(Provided text)

This glowing report had a foreword by Lindsey Wilson Wilde, as the chief executive Officer of the lab.
Her tone was positive and optimistic.
There was not a single mention anywhere of any of the critical risks raised in the March briefing.
Note another cover up Queensland style appeared well advanced.
Doctor Lindsey Wilson Wilde did acknowledge that the implementation of the recommendations from Walter Soffronoff's inquiry had, as she put it, not been without its challenges, but she said that with the resources and attitude towards change, she genuinely believed that the Lab could become a world leading forensic science service, and by December twenty twenty three, when the second progress report was prepared, Lindsey said she was unwavering in that belief.
Progress reports through twenty twenty four stated that the Lab was making significant progress on its journey and that Lindsey was confident the lab's work was of the highest quality.
Now there was another major event brewing in twenty twenty three.
Remember the briefing note which listed those critical risks that we talked about earlier, was written in March of that year.
But by July of twenty twenty three, I was working with my colleague David Murray on concerns which doctor Kirsty Wright had raised with us about something very significant that she had found in an inquiry document.
We're talking again now about the catastrophic Project thirteen, our revelations about Project thirteen, how it was the smoking gun, the reason the lab had failed to detect DNA in crime scene samples in Shandy's case and countless other cases going back to two thousand and seven led to the second Commission of Inquiry, the one the Government very reluctantly set up in late twenty twenty three.
That inquiry, run by Annabel Bennett, a retired Federal Court judge, states that it received an extremely large number of documents.
Most of those were produced by Queensland Health.
Now pause here to remember that the lab's March twenty twenty three briefing note was to the then Director General of Queensland Health.
We do not know whether the Bennett inquiries request for information to the Lab, Lab, Lindsay Wilson Wild or Queensland Health would have required the production of the March twenty twenty three briefing note to the inquiry.
We have asked the current Attorney General's Office for copies of the Bennett Inquiry's requests for information.
They're known as notices to produce.
The focus of the inquiry was, of course on Project thirteen, but the inquiry certainly did have an interest in the Lab's operation and progress.
In fact, the inquiry was used shamelessly, in my view, as something of a purported showcase for purported excellence of Lab leadership and operations.
Lindsay Wilson Wilde gave oral evidence to the inquiry over two days.
She also provided a very lengthy written statement.
It is common for an inquiry to ask a witness to cover certain tops in a written statement, and as you would expect, most of Lindsay's statement was concerned with the Project thirteen issues, but she did cover the then current practices at the LAB and the changes and reforms since she started as CEO in January twenty twenty three, including in response to the Soffronoff Inquiry recommendations of December the previous year.

(End Provided text)
(Supplied records)

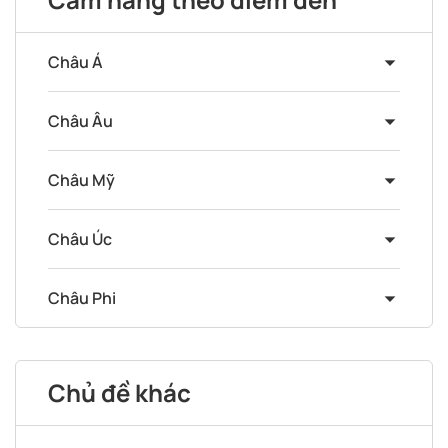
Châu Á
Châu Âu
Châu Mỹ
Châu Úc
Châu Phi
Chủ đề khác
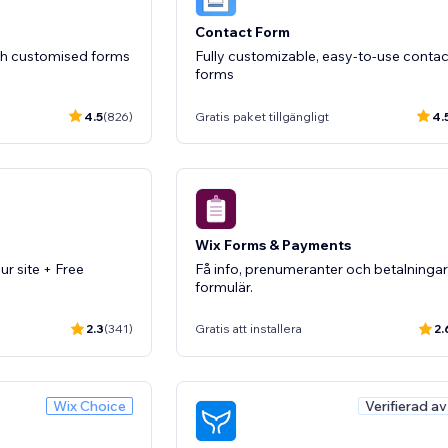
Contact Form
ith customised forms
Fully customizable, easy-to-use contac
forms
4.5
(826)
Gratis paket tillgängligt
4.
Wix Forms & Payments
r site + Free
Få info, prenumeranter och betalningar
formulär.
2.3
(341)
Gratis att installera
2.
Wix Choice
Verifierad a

(End Supplied records)
(Supplied records)

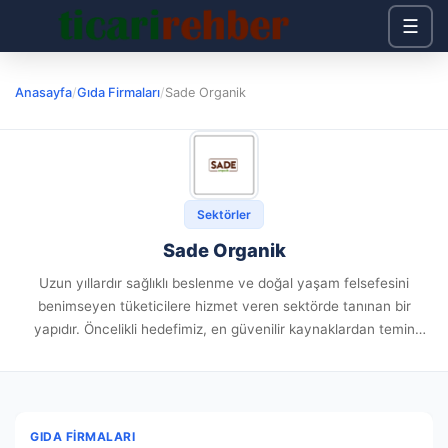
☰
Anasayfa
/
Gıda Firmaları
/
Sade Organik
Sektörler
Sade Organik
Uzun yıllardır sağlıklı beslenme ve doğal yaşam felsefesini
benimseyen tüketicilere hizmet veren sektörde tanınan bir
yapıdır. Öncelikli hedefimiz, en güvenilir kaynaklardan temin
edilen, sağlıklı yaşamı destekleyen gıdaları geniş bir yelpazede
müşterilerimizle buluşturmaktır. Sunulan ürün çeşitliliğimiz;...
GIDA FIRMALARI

(End Supplied records)

• What the task requires:
Write what comes next in the account of the Queensland forensic lab and its inquiries, starting right after its last sentence.

• Reply:
These are her words, it's not her voice.
Speaker 5My priority when I commenced as CEO was to ensure that the results that were presently being released to Queensland Police Service and the Department of Public Prosecutions were accurate and reliable.
Speaker 1But what she did not go on to say was that in March of twenty twenty three, and we assume for quite some time before and after this, she held grave concerns that the lab's results were neither accurate nor reliable.
The March twenty twenty three briefing note had admitted this and flagged the need for the possible retesting of samples that were being processed in that year.
Remember the situation described in the briefing note read like a forensic lab's worst nightmare, overwhelming contamination risks, a lack of confidence in both the science and the scientists and their equipment.
Along with Lindsay Wilson Wilde's statement to the Benett inquiry, she included a document titled Achievements to Date for Adjunct Professor Lindsay Wilson WILDEAM since joining Forensic Science Queensland.
It described her work and changes made at the lab since her appointment.
Speaker 5So far, I believe that the changes we have made at Forensic Science Queensland have resulted in substantial changes to the mesa culture, quality, innovation and therefore the provision of results to the justice system.
Speaker 1Lindsay's statement does not give any impression that the lab was in dire trouble as had been reported in the March briefing note.
Her oral evidence under oath in the court room in the heart of Brisbane where the inquiry was being held with public hearings, didn't refer to the critical risks either.
She was asked about the lab's progress in implementing recommendations from the Sovereign Off Inquiry.
Here are voice actors for the inquiry's lawyer and his witness, doctor Wilson Wilde.
Speaker 6For convenience, I was going to move to the final topic.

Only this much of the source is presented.